Locally, the Charlotte Observer’s editorial board has proclaimed, “It’s Charlotte’s turn, again, for an LGBT battle.”

Anti-LGBT religious organizations and leaders are vowing to stop any LGBT-inclusive advance at the local level across the country. Word came just this week that city leaders in Dallas had extended their non-discrimination protections to protect transgender residents. The same forces who campaigned against Houston’s ordinance are gearing up for a new battle there.

North Carolina’s anti-LGBT leaders are ready, too. Tami Fitzgerald, executive director of the NC Values Coalition, told the Daily Tar Heel that Houston’s campaign was a “common sense defeat.” She called local non-discrimination ordinances “dangerous” and vowed to continue fighting them in North Carolina cities.

“We will fight them like we did in Charlotte, and we expect to defeat them,” Fitzgerald said.

Local LGBT leaders don’t seem to be worried about Fitzgerald or other opponents. This fall, Equality North Carolina, the Mecklenburg LGBT Political Action Committee and the Human Rights Campaign teamed up to present a mutually endorsed slate of City Council candidates. They say their efforts led to the election of at least seven or eight pro-LGBT votes for the ordinance, and they seem confident their new pro-LGBT Council leadership will take the necessary steps to pass the ordinances.

Conversations have already begun with the new or returning city leaders, along with other community partners.

LGBT Democrats of Mecklenburg County President Cameron Joyce said his group has plan to talk with each Council member by January. Chad Turner, president of the LGBT Chamber of Commerce, is also continuing his conversations. The LGBT Chamber, he said, is discussing the issue with business leaders and partners across the city.

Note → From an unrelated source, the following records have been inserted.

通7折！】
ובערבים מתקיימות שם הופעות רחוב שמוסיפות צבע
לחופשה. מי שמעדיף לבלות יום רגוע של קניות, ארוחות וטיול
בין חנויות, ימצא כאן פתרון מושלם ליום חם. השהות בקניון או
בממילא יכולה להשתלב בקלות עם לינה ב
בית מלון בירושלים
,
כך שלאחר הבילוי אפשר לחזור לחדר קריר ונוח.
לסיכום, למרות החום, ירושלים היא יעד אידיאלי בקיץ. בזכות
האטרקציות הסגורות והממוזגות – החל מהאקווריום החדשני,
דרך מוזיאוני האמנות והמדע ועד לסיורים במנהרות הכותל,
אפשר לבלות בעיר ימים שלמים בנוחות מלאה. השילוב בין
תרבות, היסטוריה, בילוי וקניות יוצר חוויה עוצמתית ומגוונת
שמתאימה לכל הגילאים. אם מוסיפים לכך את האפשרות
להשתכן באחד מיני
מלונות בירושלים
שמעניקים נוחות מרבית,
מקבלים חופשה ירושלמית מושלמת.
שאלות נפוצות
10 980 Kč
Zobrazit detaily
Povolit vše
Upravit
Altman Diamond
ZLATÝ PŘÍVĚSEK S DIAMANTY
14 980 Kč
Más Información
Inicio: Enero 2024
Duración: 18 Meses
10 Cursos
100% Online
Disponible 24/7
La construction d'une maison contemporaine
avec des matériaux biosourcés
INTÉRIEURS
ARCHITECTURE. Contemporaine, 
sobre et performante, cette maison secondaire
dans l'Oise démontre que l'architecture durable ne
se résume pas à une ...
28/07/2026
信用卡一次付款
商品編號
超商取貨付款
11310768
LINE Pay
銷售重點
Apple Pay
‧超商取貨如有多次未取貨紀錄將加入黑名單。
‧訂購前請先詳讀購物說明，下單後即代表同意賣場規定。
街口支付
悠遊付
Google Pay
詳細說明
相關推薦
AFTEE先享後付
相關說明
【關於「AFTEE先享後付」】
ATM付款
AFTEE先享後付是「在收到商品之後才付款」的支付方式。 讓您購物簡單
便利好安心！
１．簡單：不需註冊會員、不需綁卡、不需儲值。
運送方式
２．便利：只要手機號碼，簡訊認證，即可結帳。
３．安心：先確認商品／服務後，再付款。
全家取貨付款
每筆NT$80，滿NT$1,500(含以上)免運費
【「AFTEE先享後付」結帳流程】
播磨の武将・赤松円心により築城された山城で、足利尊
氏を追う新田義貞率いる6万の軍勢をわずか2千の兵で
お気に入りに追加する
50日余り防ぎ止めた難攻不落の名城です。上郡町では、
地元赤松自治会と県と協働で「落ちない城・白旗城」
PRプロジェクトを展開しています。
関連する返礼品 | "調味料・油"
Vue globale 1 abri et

More than lobbying, though, leaders also say a concerted education effort must begin.

Joyce pointed to the HERO campaign, largely criticized in the last week for its lack of transgender-inclusive messaging or educational efforts. [RELATED: After election, new challenges and opportunities for Charlotte’s LGBT community]

“Things will need to be done differently. Since we supposedly elected a majority, the steps will likely be more of a community education aspect on transgender rights,” Joyce said. “The HERO failure is a guide on what not to do, and trans issues will also/again be our biggest challenge.”

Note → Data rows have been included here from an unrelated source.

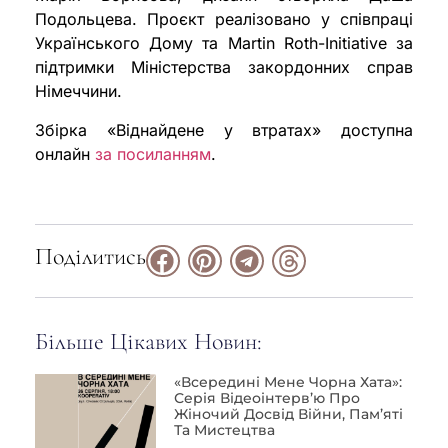
Подольцева. Проєкт реалізовано у співпраці
Українського Дому та Martin Roth-Initiative за
підтримки Міністерства закордонних справ
Німеччини.
Збірка «Віднайдене у втратах» доступна
онлайн
за посиланням
.
Поділитись
Більше Цікавих Новин:
«Всередині Мене Чорна Хата»:
Серія Відеоінтерв’ю Про
Жіночий Досвід Війни, Пам’яті
Та Мистецтва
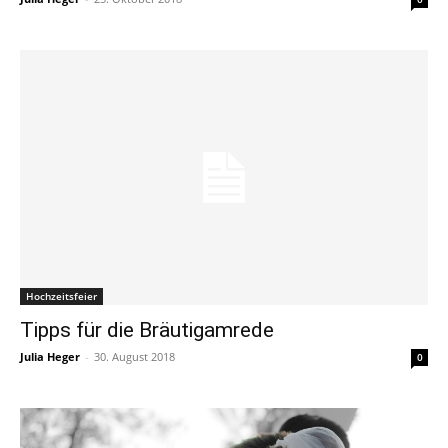
Hochzeitsfeier
Tipps für die Bräutigamrede
Julia Heger
-
30. August 2018
0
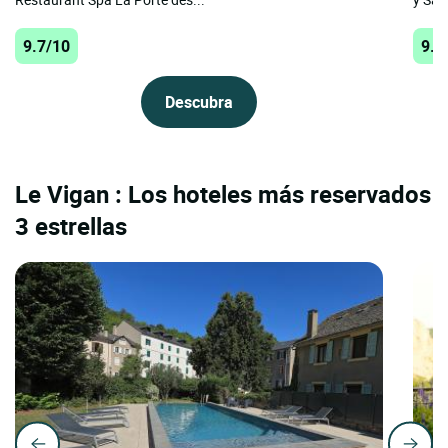
9.7/10
9.7
Descubra
Le Vigan : Los hoteles más reservados
3 estrellas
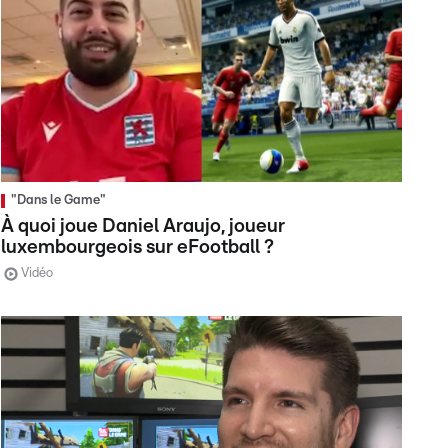
"Dans le Game"
À quoi joue Daniel Araujo, joueur
luxembourgeois sur eFootball ?
Vidéo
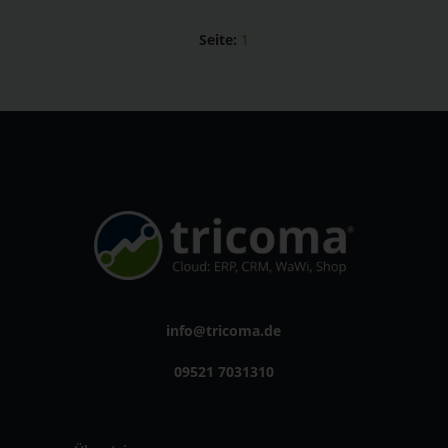
Seite:
1
info@tricoma.de
09521 7031310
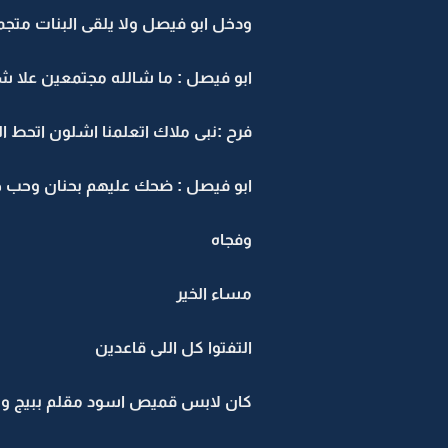
ودخل ابو فيصل ولا يلقى البنات مت
ابو فيصل : ما شالله مجتمعين علا ش
فرح :نبى ملاك اتعلمنا اشلون اتحط ال
ابو فيصل : ضحك عليهم بحنان وحب حس
وفجاه
مساء الخير
التفتوا كل اللى قاعدين
كان لابس قميص اسود مقلم ببيج وك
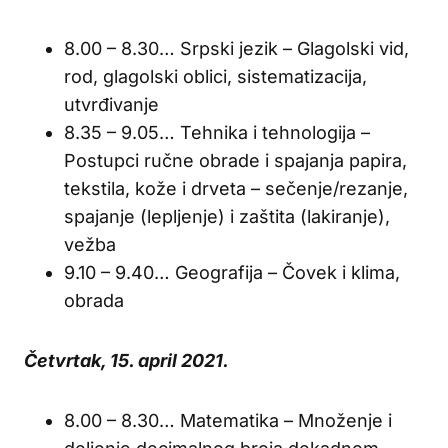
8.00 – 8.30… Srpski jezik – Glagolski vid,
rod, glagolski oblici, sistematizacija,
utvrđivanje
8.35 – 9.05… Tehnika i tehnologija –
Postupci ručne obrade i spajanja papira,
tekstila, kože i drveta – sečenje/rezanje,
spajanje (lepljenje) i zaštita (lakiranje),
vežba
9.10 – 9.40… Geografija – Čovek i klima,
obrada
Četvrtak, 15. april 2021.
8.00 – 8.30… Matematika – Množenje i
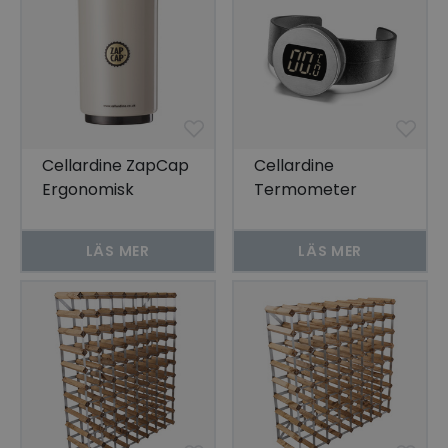
Cellardine ZapCap
Cellardine
Ergonomisk
Termometer
kapsylöppnare Vit
vinflaskor
LÄS MER
LÄS MER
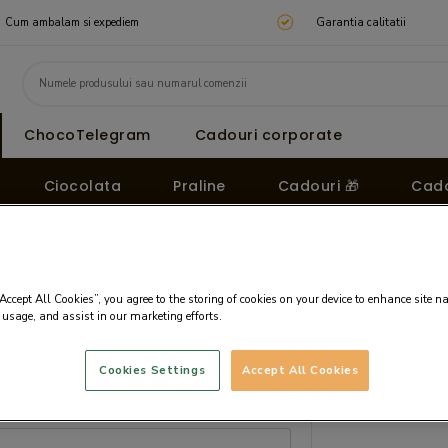
Cum ambalam si expediem
Garantia calitatii
ChocoTelegram
Cadouri corporate
Ciocolata
Praline
Cadouri 🎁
Cado
“Accept All Cookies”, you agree to the storing of cookies on your device to enhance site n
 usage, and assist in our marketing efforts.
Cookies Settings
Accept All Cookies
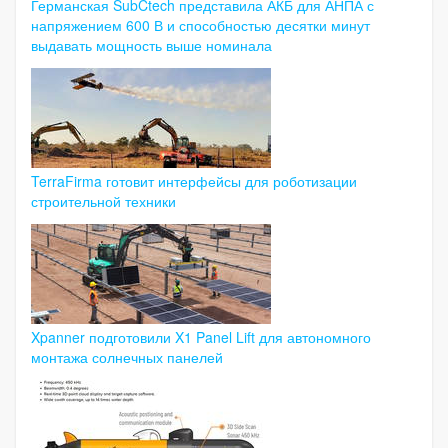
Германская SubCtech представила АКБ для АНПА с
напряжением 600 В и способностью десятки минут
выдавать мощность выше номинала
TerraFirma готовит интерфейсы для роботизации
строительной техники
Xpanner подготовили X1 Panel Lift для автономного
монтажа солнечных панелей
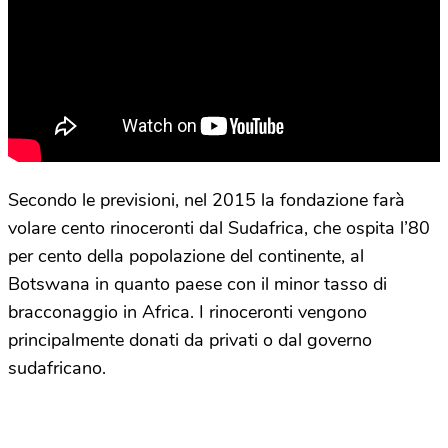
Secondo le previsioni, nel 2015 la fondazione farà
volare cento rinoceronti dal Sudafrica, che ospita l’80
per cento della popolazione del continente, al
Botswana in quanto paese con il minor tasso di
bracconaggio in Africa. I rinoceronti vengono
principalmente donati da privati o dal governo
sudafricano.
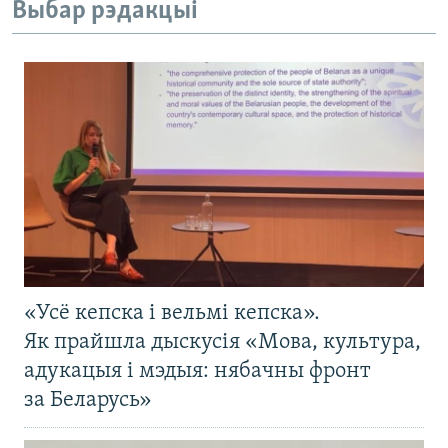
Выбар рэдакцыі
«Усё кепска і вельмі кепска».
Як прайшла дыскусія «Мова, культура,
адукацыя і мэдыя: нябачны фронт
за Беларусь»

Chris Sgro, executive director of Equality North Carolina, shared similar sentiments.

“We are going to have to commit, obviously, to trans education to familiarize not just the general public but also the LGBT community with trans people and trans issues,” Sgro said. “It’s important to me that that be a commitment not only during the course of the ordinance discussion and that it doesn’t come and go with that discussion.”

Sgro said his group is looking at a variety of educational initiatives, including identifying and training transgender community issues. He said the community needs “comfortable and confident trans spokespeople on these issues so these are trans-led conversations.”

Locally, as they have nationally, transgender education and awareness efforts have begun to take center stage.

Recently, a new short documentary film exploring transgender youth inclusion debuted in Charlotte. The film, part of the local “Souls of our Students” series is used in anti-bullying and inclusion trainings by school staff and students in Charlotte-Mecklenburg Schools and other districts across the country. Charlotte Pride, on whose board I serve as a member, sponsored the film’s premiere and this year began a separate transgender educational and leadership initiative of its own. Time Out Youth, too, is taking on a broader focus on trans youth, hiring their first-ever transgender outreach and education staffer this year. The Charlotte Lesbian & Gay Fund also made trans visibility and inclusion a priority this year, featuring a transgender keynote speaker for their annual fundraiser in June.

Leaders say the continued focus on transgender awareness and visibility will be key for future inclusion and advocacy efforts, Sgro said.

Said Sgro, “If we’re going to change minds in Charlotte, this has to be ongoing work.”